Lexical Tools

LVG Transformations (Flow Components)

In lvg, individual transformations are represented by flow components which are collected into flows. A flow may have one or more components. Each flow is serial application of each of its components; the output of each component in the flow is the input to the next component. Lvg allows single flows or multiple parallel flows.

In the new Java version of LVG, a new implementation design is used for transformation, LexItem, Category, Inflection, etc.. The implemented flow components are shown as in the table below.

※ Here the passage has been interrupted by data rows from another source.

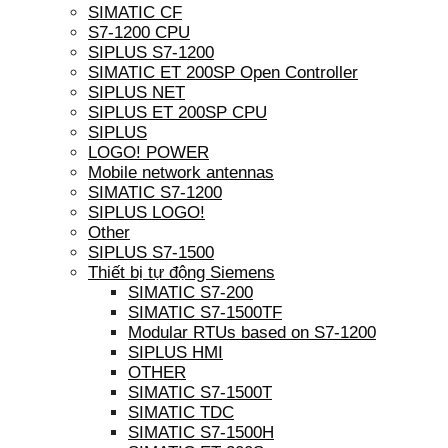
SIMATIC CF
S7-1200 CPU
SIPLUS S7-1200
SIMATIC ET 200SP Open Controller
SIPLUS NET
SIPLUS ET 200SP CPU
SIPLUS
LOGO! POWER
Mobile network antennas
SIMATIC S7-1200
SIPLUS LOGO!
Other
SIPLUS S7-1500
Thiết bị tự động Siemens
SIMATIC S7-200
SIMATIC S7-1500TF
Modular RTUs based on S7-1200
SIPLUS HMI
OTHER
SIMATIC S7-1500T
SIMATIC TDC
SIMATIC S7-1500H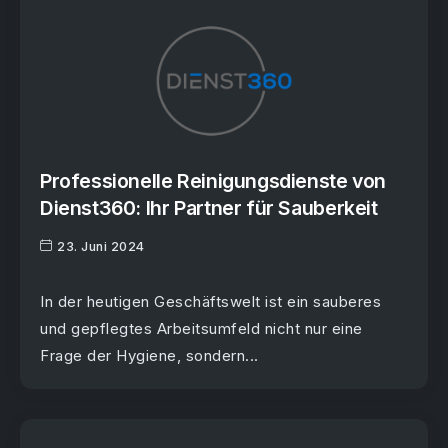
Professionelle Reinigungsdienste von
Dienst360: Ihr Partner für Sauberkeit
23. Juni 2024
In der heutigen Geschäftswelt ist ein sauberes
und gepflegtes Arbeitsumfeld nicht nur eine
Frage der Hygiene, sondern...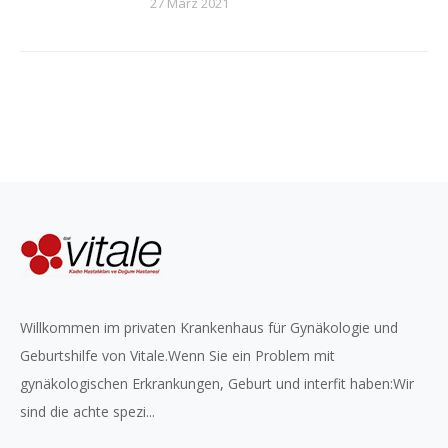
27 März 2021
Willkommen im privaten Krankenhaus für Gynäkologie und
Geburtshilfe von Vitale.Wenn Sie ein Problem mit
gynäkologischen Erkrankungen, Geburt und interfit haben:Wir
sind die achte spezi...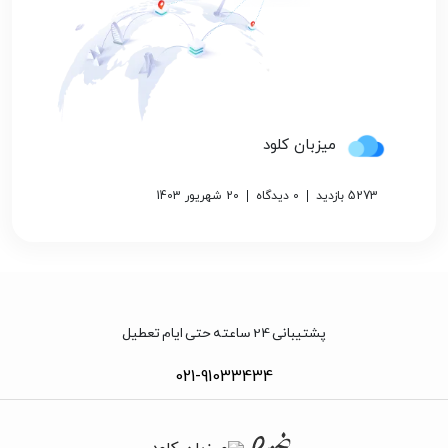
میزبان کلود
5273 بازدید
0 دیدگاه
20 شهریور 1403
پشتیبانی 24 ساعته حتی ایام تعطیل
021-91033434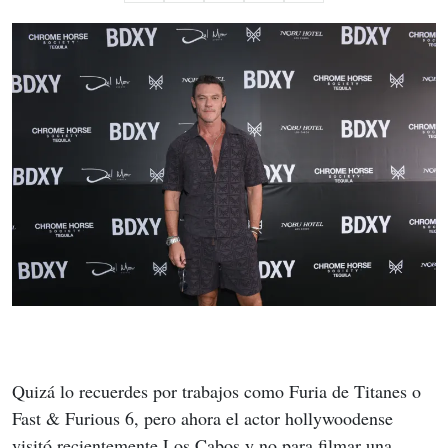
Quizá lo recuerdes por trabajos como Furia de Titanes o 
Fast & Furious 6, pero ahora el actor hollywoodense 
visitó recientemente Los Cabos y no para filmar una 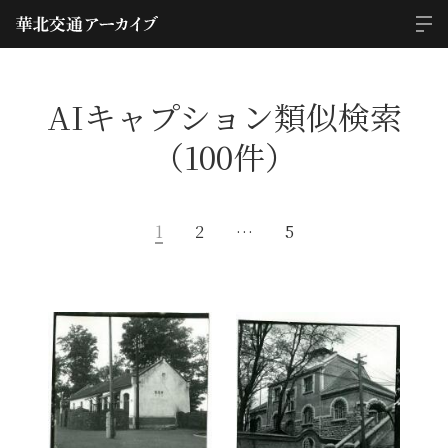
AIキャプション類似検索
（100件）
1
2
…
5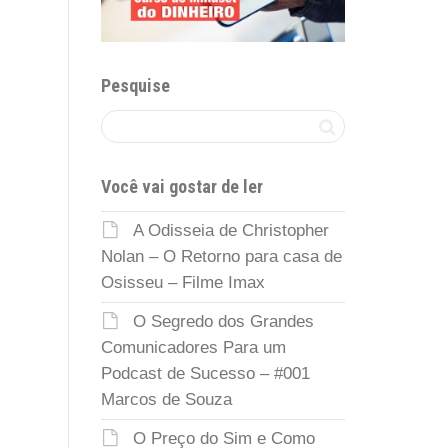
Pesquise
Você vai gostar de ler
A Odisseia de Christopher
Nolan – O Retorno para casa de
Osisseu – Filme Imax
O Segredo dos Grandes
Comunicadores Para um
Podcast de Sucesso – #001
Marcos de Souza
O Preço do Sim e Como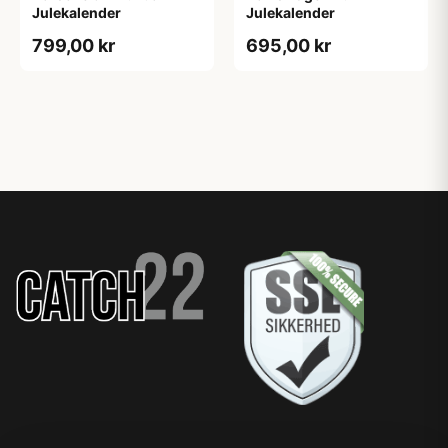
Julekalender
Julekalender
799,00 kr
695,00 kr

The Java Class Usage of flow components is also provided.

Flag in C	Flag in Java	Feature Description
0	0	Strip NEC and NOS
a	a	Return known acronym expansions
A	A	Return known acronyms
	An	Return possible mapping terms (approximate match) in Lexicon
b	b	Uninflect a term
B	B	Uninflect words in a term
	Bn	Normalized uninflect words in a term
c	c	Tokenize a term into "words"
c:a	ca	Tokenize, keep everything
c:h	ch	Tokenize without breaking hyphens
C	C	Canonicalize
	Ct	Retrieve the lexical name (base=, BAS) form
d	d	Generate derivational variants
d:N	dc~LONG	Generate derivational variants with specifying output categories
e	e	Generate known uninflected from spelling variants
E	E	Retrieve the unique EUI for a term
f	f	Filter output to contain only forms from lexicon
f:a	fa	Filter out acronyms and abbreviations from the output
f:p	fp	Filter out proper nouns from the output
g	g	Remove genitive
G	G	Generate all fruitful variants
	Ge	Generate fruitful variants, enhanced
	Gn	Generate known fruitful variants
i	i	Generate inflectional variants
i:N:N	ici~LONG+LONG	Generate inflectional variants with specifying output categories and output inflections
	is	Generate inflectional variants with simple inflections
l	l	Lowercase
L	L	Retrieve category and inflection for a term
L:n	Ln	Retrieve category and inflection from lexicon
L:p	Lp	Retrieve category and inflection for all terms that begin with the given word
m	m	Generate the Metaphone spelling normalized form
n	n	No operation
	nom	Retrieve nominalizations
N N:2	N	Normalize the input text in a non-canonical way (Norm)
N:3	N3	LuiNorm (canonical way normalization)
o	o	Replace punctuation with spaces
p	p	Strip punctuation
P	P	Strip punctuation, enhanced
q	q	Strip diacritics
	q0	Map Symbols & Punctuation to ASCII
	q1	Map Unicode to ASCII
	q2	Split Ligatures
	q3	Get Unicode names
	q4	Get Unicode base synonym
	q5	Normalize Unicode to ASCII
	q6	Normalize Unicode to ASCII with synonym Option
	q7	Unicode Core Norm
	q8	Strip or Map Unicode to ASCII
r	r	Generate synonyms, recursively
	rs	Remove plural patterns of (s), (es), and (ies)
R	R	Generate derivational variants, recursively
s	s	Generate known spelling variants
S	S	Syntactic uninvert
	Si	Map inflections into simple inflections
t	t	Strip stop words
T	T	Strip ambiguity tags
u	u	Uninvert the input phrase around commas
U	U	Convert the output of the Xerox Parc stochastic tagger into lvg style pipe delimited format
v	v	Retrieve fruitful variants from precomputed data
w	w	Sort words by order
wsN	ws~INT	Filter words by specified word size
y	y	Generate synonyms
z	z	Generate antonyms
zs	zs	Antonym substitutions